| Description of the task |
Once you have checked each line below for the word "rounded", give the number of lines that have it and nothing further.

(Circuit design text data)
+++++
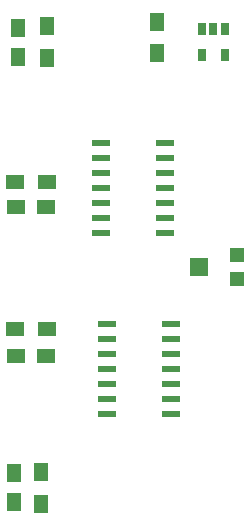
<source format=gtp>
G04 #@! TF.FileFunction,Paste,Top*
%FSLAX46Y46*%
G04 Gerber Fmt 4.6, Leading zero omitted, Abs format (unit mm)*
G04 Created by KiCad (PCBNEW 4.0.2-stable) date Tuesday, December 20, 2016 'PMt' 02:13:57 PM*
%MOMM*%
G01*
G04 APERTURE LIST*
%ADD10C,0.100000*%
%ADD11R,1.250000X1.500000*%
%ADD12R,1.500000X1.250000*%
%ADD13R,1.300000X1.500000*%
%ADD14R,1.500000X1.300000*%
%ADD15R,0.650000X1.060000*%
%ADD16R,1.500000X0.600000*%
%ADD17R,1.200000X1.200000*%
%ADD18R,1.500000X1.600000*%
G04 APERTURE END LIST*
D10*
D11*
X135788400Y-71063800D03*
X135788400Y-73563800D03*
D12*
X138156000Y-86233000D03*
X135656000Y-86233000D03*
X138156000Y-98806000D03*
X135656000Y-98806000D03*
D11*
X135496300Y-108744700D03*
X135496300Y-111244700D03*
D13*
X147574000Y-73232000D03*
X147574000Y-70532000D03*
X138303000Y-70938400D03*
X138303000Y-73638400D03*
D14*
X138256000Y-84074000D03*
X135556000Y-84074000D03*
X138256000Y-96520000D03*
X135556000Y-96520000D03*
D13*
X137782300Y-108644700D03*
X137782300Y-111344700D03*
D15*
X153324600Y-71137600D03*
X152374600Y-71137600D03*
X151424600Y-71137600D03*
X151424600Y-73337600D03*
X153324600Y-73337600D03*
D16*
X142842000Y-80772000D03*
X142842000Y-82042000D03*
X142842000Y-83312000D03*
X142842000Y-84582000D03*
X142842000Y-85852000D03*
X142842000Y-87122000D03*
X142842000Y-88392000D03*
X148242000Y-88392000D03*
X148242000Y-87122000D03*
X148242000Y-85852000D03*
X148242000Y-84582000D03*
X148242000Y-83312000D03*
X148242000Y-82042000D03*
X148242000Y-80772000D03*
X148750000Y-103759000D03*
X148750000Y-102489000D03*
X148750000Y-101219000D03*
X148750000Y-99949000D03*
X148750000Y-98679000D03*
X148750000Y-97409000D03*
X148750000Y-96139000D03*
X143350000Y-96139000D03*
X143350000Y-97409000D03*
X143350000Y-98679000D03*
X143350000Y-99949000D03*
X143350000Y-101219000D03*
X143350000Y-102489000D03*
X143350000Y-103759000D03*
D17*
X154381000Y-90313000D03*
X154381000Y-92313000D03*
D18*
X151131000Y-91313000D03*
M02*

</source>
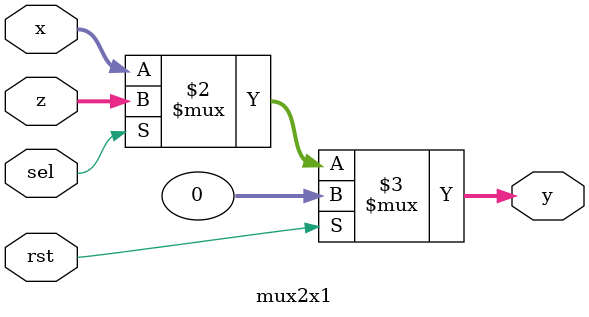
<source format=v>
module mux2x1( 
    input [31:0]x,z,
    input sel,rst,
    output [31:0]y
  );
assign y = ( rst )? 0 :
            (sel == 0)? x : z;
endmodule

</source>
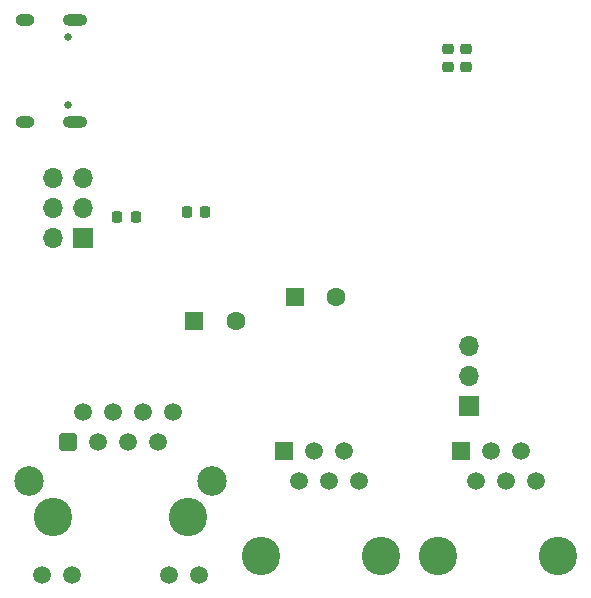
<source format=gbs>
G04 #@! TF.GenerationSoftware,KiCad,Pcbnew,6.0.6+dfsg-1~bpo11+1*
G04 #@! TF.CreationDate,2022-07-19T19:35:54+02:00*
G04 #@! TF.ProjectId,EnergyMeter,456e6572-6779-44d6-9574-65722e6b6963,rev?*
G04 #@! TF.SameCoordinates,Original*
G04 #@! TF.FileFunction,Soldermask,Bot*
G04 #@! TF.FilePolarity,Negative*
%FSLAX46Y46*%
G04 Gerber Fmt 4.6, Leading zero omitted, Abs format (unit mm)*
G04 Created by KiCad (PCBNEW 6.0.6+dfsg-1~bpo11+1) date 2022-07-19 19:35:54*
%MOMM*%
%LPD*%
G01*
G04 APERTURE LIST*
G04 Aperture macros list*
%AMRoundRect*
0 Rectangle with rounded corners*
0 $1 Rounding radius*
0 $2 $3 $4 $5 $6 $7 $8 $9 X,Y pos of 4 corners*
0 Add a 4 corners polygon primitive as box body*
4,1,4,$2,$3,$4,$5,$6,$7,$8,$9,$2,$3,0*
0 Add four circle primitives for the rounded corners*
1,1,$1+$1,$2,$3*
1,1,$1+$1,$4,$5*
1,1,$1+$1,$6,$7*
1,1,$1+$1,$8,$9*
0 Add four rect primitives between the rounded corners*
20,1,$1+$1,$2,$3,$4,$5,0*
20,1,$1+$1,$4,$5,$6,$7,0*
20,1,$1+$1,$6,$7,$8,$9,0*
20,1,$1+$1,$8,$9,$2,$3,0*%
G04 Aperture macros list end*
%ADD10R,1.600000X1.600000*%
%ADD11C,1.600000*%
%ADD12C,3.250000*%
%ADD13R,1.520000X1.520000*%
%ADD14C,1.520000*%
%ADD15C,0.650000*%
%ADD16O,2.100000X1.000000*%
%ADD17O,1.600000X1.000000*%
%ADD18RoundRect,0.250500X-0.499500X-0.499500X0.499500X-0.499500X0.499500X0.499500X-0.499500X0.499500X0*%
%ADD19C,1.500000*%
%ADD20C,2.500000*%
%ADD21R,1.700000X1.700000*%
%ADD22O,1.700000X1.700000*%
%ADD23RoundRect,0.225000X-0.250000X0.225000X-0.250000X-0.225000X0.250000X-0.225000X0.250000X0.225000X0*%
%ADD24RoundRect,0.225000X0.225000X0.250000X-0.225000X0.250000X-0.225000X-0.250000X0.225000X-0.250000X0*%
G04 APERTURE END LIST*
D10*
G04 #@! TO.C,C1*
X44272349Y-50225000D03*
D11*
X47772349Y-50225000D03*
G04 #@! TD*
D12*
G04 #@! TO.C,J4*
X75080000Y-70120000D03*
X64920000Y-70120000D03*
D13*
X66830000Y-61230000D03*
D14*
X68100000Y-63770000D03*
X69370000Y-61230000D03*
X70640000Y-63770000D03*
X71910000Y-61230000D03*
X73180000Y-63770000D03*
G04 #@! TD*
D15*
G04 #@! TO.C,J5*
X33600000Y-26110000D03*
X33600000Y-31890000D03*
D16*
X34130000Y-33320000D03*
D17*
X29950000Y-33320000D03*
D16*
X34130000Y-24680000D03*
D17*
X29950000Y-24680000D03*
G04 #@! TD*
D12*
G04 #@! TO.C,J6*
X43715000Y-66787500D03*
X32285000Y-66787500D03*
D18*
X33560000Y-60427500D03*
D19*
X34820000Y-57887500D03*
X36100000Y-60427500D03*
X37360000Y-57887500D03*
X38640000Y-60427500D03*
X39900000Y-57887500D03*
X41180000Y-60427500D03*
X42440000Y-57887500D03*
X31375000Y-71687500D03*
X33915000Y-71687500D03*
X42085000Y-71687500D03*
X44625000Y-71687500D03*
D20*
X30255000Y-63737500D03*
X45745000Y-63737500D03*
G04 #@! TD*
D21*
G04 #@! TO.C,J1*
X34840000Y-43180000D03*
D22*
X32300000Y-43180000D03*
X34840000Y-40640000D03*
X32300000Y-40640000D03*
X34840000Y-38100000D03*
X32300000Y-38100000D03*
G04 #@! TD*
D12*
G04 #@! TO.C,J2*
X60080000Y-70120000D03*
X49920000Y-70120000D03*
D13*
X51830000Y-61230000D03*
D14*
X53100000Y-63770000D03*
X54370000Y-61230000D03*
X55640000Y-63770000D03*
X56910000Y-61230000D03*
X58180000Y-63770000D03*
G04 #@! TD*
D21*
G04 #@! TO.C,J3*
X67500000Y-57350000D03*
D22*
X67500000Y-54810000D03*
X67500000Y-52270000D03*
G04 #@! TD*
D10*
G04 #@! TO.C,C3*
X52747349Y-48150000D03*
D11*
X56247349Y-48150000D03*
G04 #@! TD*
D23*
G04 #@! TO.C,C8*
X67300000Y-27125000D03*
X67300000Y-28675000D03*
G04 #@! TD*
G04 #@! TO.C,C7*
X65775000Y-27125000D03*
X65775000Y-28675000D03*
G04 #@! TD*
D24*
G04 #@! TO.C,C20*
X45175000Y-41000000D03*
X43625000Y-41000000D03*
G04 #@! TD*
G04 #@! TO.C,C19*
X39300000Y-41425000D03*
X37750000Y-41425000D03*
G04 #@! TD*
M02*

</source>
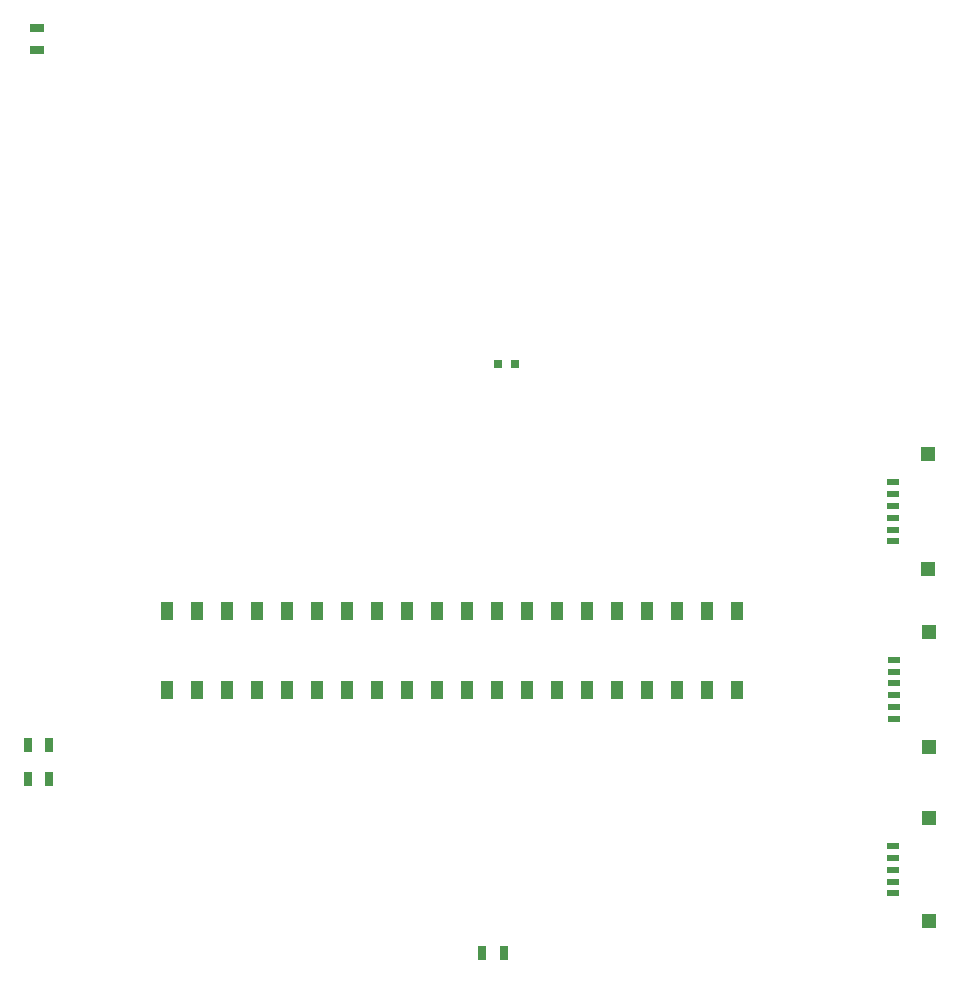
<source format=gbr>
G04 EAGLE Gerber RS-274X export*
G75*
%MOMM*%
%FSLAX34Y34*%
%LPD*%
%INSolderpaste Top*%
%IPPOS*%
%AMOC8*
5,1,8,0,0,1.08239X$1,22.5*%
G01*
%ADD10R,1.200000X0.800000*%
%ADD11R,0.990600X0.558800*%
%ADD12R,1.270000X1.295400*%
%ADD13R,1.020000X1.524000*%
%ADD14R,0.800000X1.200000*%
%ADD15R,1.000000X0.550000*%
%ADD16R,1.300000X1.260000*%
%ADD17R,0.800000X0.800000*%


D10*
X81690Y851440D03*
X81690Y833440D03*
D11*
X807324Y266800D03*
X807324Y276800D03*
X807324Y286800D03*
X807324Y296800D03*
X807324Y306800D03*
X807324Y316800D03*
D12*
X837224Y340550D03*
X837224Y243050D03*
D13*
X191600Y358140D03*
X217000Y358140D03*
X242400Y358140D03*
X267800Y358140D03*
X293200Y358140D03*
X318600Y358140D03*
X344000Y358140D03*
X369400Y358140D03*
X394800Y358140D03*
X420200Y358140D03*
X445600Y358140D03*
X471000Y358140D03*
X496400Y358140D03*
X521800Y358140D03*
X547200Y358140D03*
X572600Y358140D03*
X598000Y358140D03*
X623400Y358140D03*
X648800Y358140D03*
X674200Y358140D03*
X191600Y291060D03*
X217000Y291060D03*
X242400Y291060D03*
X267800Y291060D03*
X293200Y291060D03*
X318600Y291060D03*
X344000Y291060D03*
X369400Y291060D03*
X394800Y291060D03*
X420200Y291060D03*
X445600Y291060D03*
X471000Y291060D03*
X496400Y291060D03*
X521800Y291060D03*
X547200Y291060D03*
X572600Y291060D03*
X598000Y291060D03*
X623400Y291060D03*
X648800Y291060D03*
X674200Y291060D03*
D14*
X74400Y215700D03*
X92400Y215700D03*
X91900Y244700D03*
X73900Y244700D03*
D15*
X806800Y119100D03*
X806800Y129100D03*
X806800Y139100D03*
X806800Y149100D03*
X806800Y159100D03*
D16*
X836700Y95350D03*
X836700Y182900D03*
D11*
X806224Y417100D03*
X806224Y427100D03*
X806224Y437100D03*
X806224Y447100D03*
X806224Y457100D03*
X806224Y467100D03*
D12*
X836124Y490850D03*
X836124Y393350D03*
D17*
X486800Y567200D03*
X471800Y567200D03*
D14*
X459000Y69000D03*
X477000Y69000D03*
M02*

</source>
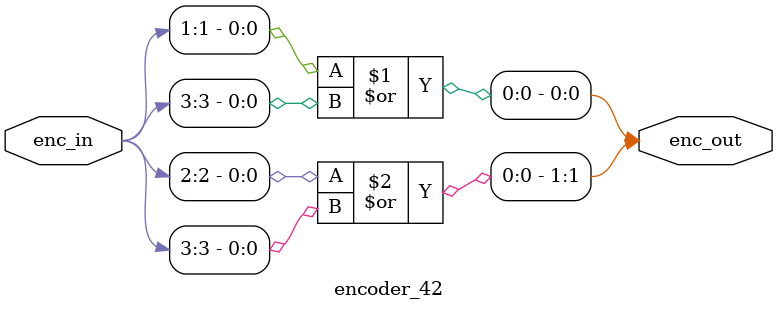
<source format=v>
`timescale 1ns / 1ps

module encoder_42(
    input [3:0] enc_in,
    output [1:0] enc_out
    );

    assign enc_out[0] = enc_in[1] | enc_in[3];
    assign enc_out[1] = enc_in[2] | enc_in[3];
endmodule

</source>
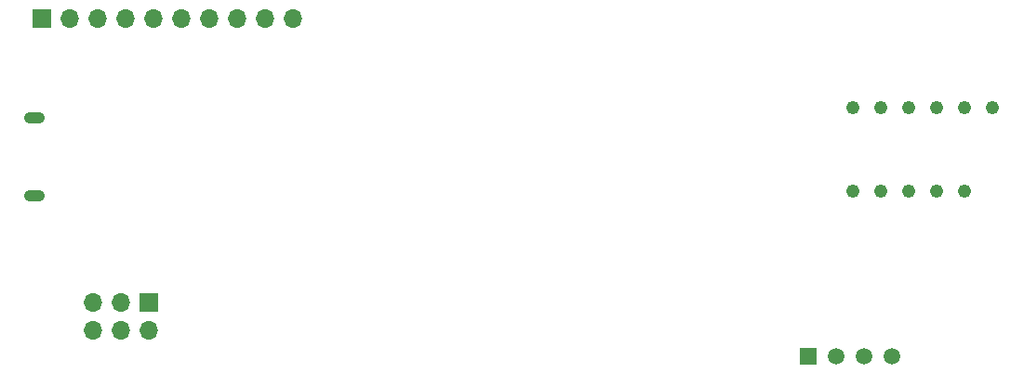
<source format=gbs>
G04 #@! TF.GenerationSoftware,KiCad,Pcbnew,8.0.4*
G04 #@! TF.CreationDate,2024-10-24T23:45:57-04:00*
G04 #@! TF.ProjectId,starter_board,73746172-7465-4725-9f62-6f6172642e6b,rev?*
G04 #@! TF.SameCoordinates,Original*
G04 #@! TF.FileFunction,Soldermask,Bot*
G04 #@! TF.FilePolarity,Negative*
%FSLAX46Y46*%
G04 Gerber Fmt 4.6, Leading zero omitted, Abs format (unit mm)*
G04 Created by KiCad (PCBNEW 8.0.4) date 2024-10-24 23:45:57*
%MOMM*%
%LPD*%
G01*
G04 APERTURE LIST*
%ADD10C,1.219200*%
%ADD11R,1.700000X1.700000*%
%ADD12O,1.700000X1.700000*%
%ADD13C,1.500000*%
%ADD14R,1.500000X1.500000*%
%ADD15O,1.900000X1.050000*%
G04 APERTURE END LIST*
D10*
X123966000Y-136172000D03*
X126506000Y-136172000D03*
X129046000Y-136172000D03*
X131586000Y-136172000D03*
X134126000Y-136172000D03*
X136666000Y-136172000D03*
X134126000Y-143792000D03*
X131586000Y-143792000D03*
X129046000Y-143792000D03*
X126506000Y-143792000D03*
X123966000Y-143792000D03*
D11*
X59817000Y-153924000D03*
D12*
X59817000Y-156464000D03*
X57277000Y-153924000D03*
X57277000Y-156464000D03*
X54737000Y-153924000D03*
X54737000Y-156464000D03*
D11*
X50130000Y-128000000D03*
D12*
X52670000Y-128000000D03*
X55210000Y-128000000D03*
X57750000Y-128000000D03*
X60290000Y-128000000D03*
X62830000Y-128000000D03*
X65370000Y-128000000D03*
X67910000Y-128000000D03*
X70450000Y-128000000D03*
X72990000Y-128000000D03*
D13*
X127506000Y-158792000D03*
X124966000Y-158792000D03*
X122426000Y-158792000D03*
D14*
X119886000Y-158792000D03*
D15*
X49459000Y-137032000D03*
X49459000Y-144182000D03*
M02*

</source>
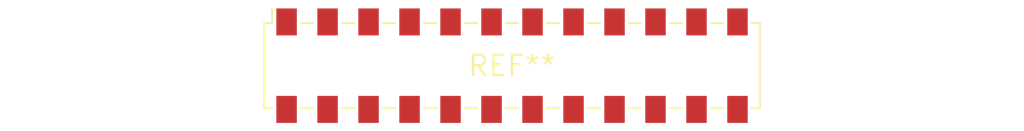
<source format=kicad_pcb>
(kicad_pcb (version 20240108) (generator pcbnew)

  (general
    (thickness 1.6)
  )

  (paper "A4")
  (layers
    (0 "F.Cu" signal)
    (31 "B.Cu" signal)
    (32 "B.Adhes" user "B.Adhesive")
    (33 "F.Adhes" user "F.Adhesive")
    (34 "B.Paste" user)
    (35 "F.Paste" user)
    (36 "B.SilkS" user "B.Silkscreen")
    (37 "F.SilkS" user "F.Silkscreen")
    (38 "B.Mask" user)
    (39 "F.Mask" user)
    (40 "Dwgs.User" user "User.Drawings")
    (41 "Cmts.User" user "User.Comments")
    (42 "Eco1.User" user "User.Eco1")
    (43 "Eco2.User" user "User.Eco2")
    (44 "Edge.Cuts" user)
    (45 "Margin" user)
    (46 "B.CrtYd" user "B.Courtyard")
    (47 "F.CrtYd" user "F.Courtyard")
    (48 "B.Fab" user)
    (49 "F.Fab" user)
    (50 "User.1" user)
    (51 "User.2" user)
    (52 "User.3" user)
    (53 "User.4" user)
    (54 "User.5" user)
    (55 "User.6" user)
    (56 "User.7" user)
    (57 "User.8" user)
    (58 "User.9" user)
  )

  (setup
    (pad_to_mask_clearance 0)
    (pcbplotparams
      (layerselection 0x00010fc_ffffffff)
      (plot_on_all_layers_selection 0x0000000_00000000)
      (disableapertmacros false)
      (usegerberextensions false)
      (usegerberattributes false)
      (usegerberadvancedattributes false)
      (creategerberjobfile false)
      (dashed_line_dash_ratio 12.000000)
      (dashed_line_gap_ratio 3.000000)
      (svgprecision 4)
      (plotframeref false)
      (viasonmask false)
      (mode 1)
      (useauxorigin false)
      (hpglpennumber 1)
      (hpglpenspeed 20)
      (hpglpendiameter 15.000000)
      (dxfpolygonmode false)
      (dxfimperialunits false)
      (dxfusepcbnewfont false)
      (psnegative false)
      (psa4output false)
      (plotreference false)
      (plotvalue false)
      (plotinvisibletext false)
      (sketchpadsonfab false)
      (subtractmaskfromsilk false)
      (outputformat 1)
      (mirror false)
      (drillshape 1)
      (scaleselection 1)
      (outputdirectory "")
    )
  )

  (net 0 "")

  (footprint "Samtec_HLE-112-02-xxx-DV-BE-LC_2x12_P2.54mm_Horizontal" (layer "F.Cu") (at 0 0))

)

</source>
+++++
| Result |
3